### LEESTEKST
In dit licht is het pleidooi van Gore voor meer informatie en voor een absoluut vrije toegang tot alle mogelijke informatie onbegrijpelijk. De inhoud van media als televisie en Internet tonen genoegzaam aan dat niet Orwell, maar Huxley het bij het juiste eind had. Al is het de vraag in hoeverre mensen trivialiteit willen of dat hun deze trivialiteit wordt opgedrongen. Volgens Gore zijn het de machtsdenkers die trivialiteit opdringen vanwege commerciële en politieke motieven. Volgens Postman is het medium televisie zelf debet aan de teloorgang van de kritische rede van de moderne democraat.

### GEGEVENS
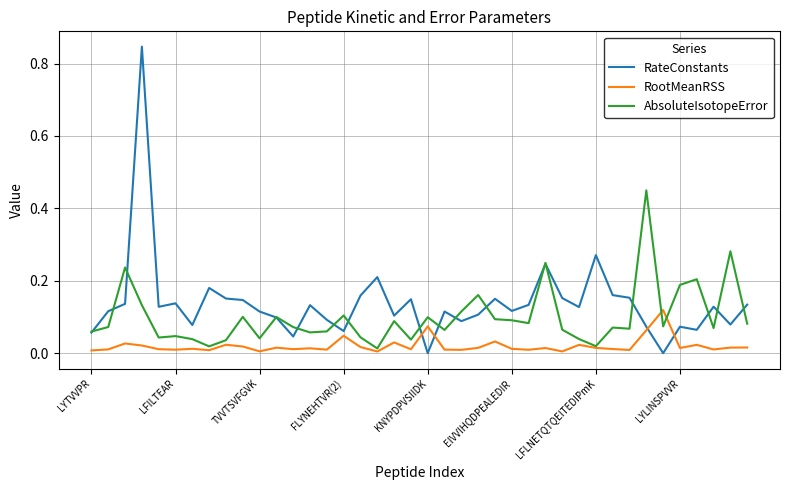

Which series has the widest spread of values?

RateConstants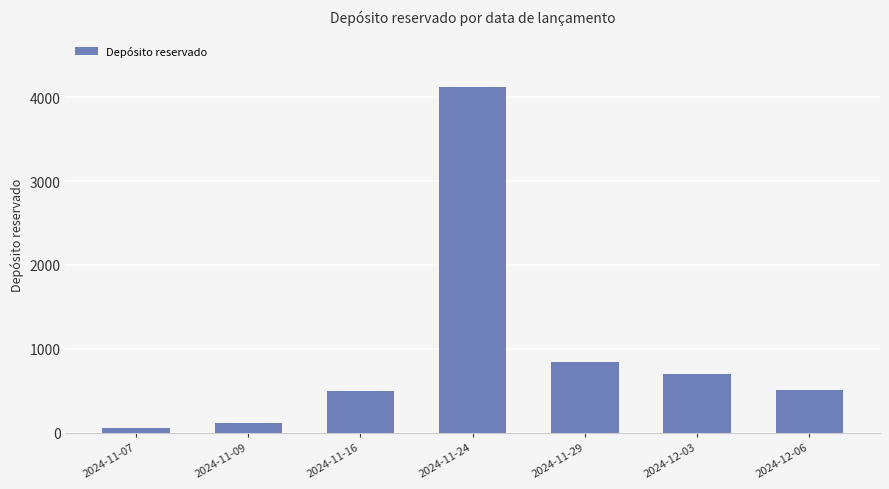

How many categories are shown in the chart?

7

### OPDRACHTEN
1) Herhaal uit de leestekst woordelijk alles vanaf "In dit licht" tot en met "de moderne democraat.".
2) Noem alle personen die in de leestekst bij naam voorkomen.
3) Vat de leestekst samen in drie zinnen.

### ANTWOORDEN PER OPDRACHT
1)
In dit licht is het pleidooi van Gore voor meer informatie en voor een absoluut vrije toegang tot alle mogelijke informatie onbegrijpelijk. De inhoud van media als televisie en Internet tonen genoegzaam aan dat niet Orwell, maar Huxley het bij het juiste eind had. Al is het de vraag in hoeverre mensen trivialiteit willen of dat hun deze trivialiteit wordt opgedrongen. Volgens Gore zijn het de machtsdenkers die trivialiteit opdringen vanwege commerciële en politieke motieven. Volgens Postman is het medium televisie zelf debet aan de teloorgang van de kritische rede van de moderne democraat.

2) Gore, Orwell, Huxley, Postman

3) De leestekst noemt het pleidooi van Gore voor meer informatie en een absoluut vrije toegang tot alle informatie onbegrijpelijk. Volgens de tekst tonen televisie en internet aan dat Huxley, en niet Orwell, het bij het juiste eind had, al is het de vraag of mensen trivialiteit willen of dat die hun wordt opgedrongen. Gore wijt dat opdringen aan machtsdenkers met commerciële en politieke motieven, terwijl Postman het medium televisie zelf verantwoordelijk houdt voor de teloorgang van de kritische rede van de moderne democraat.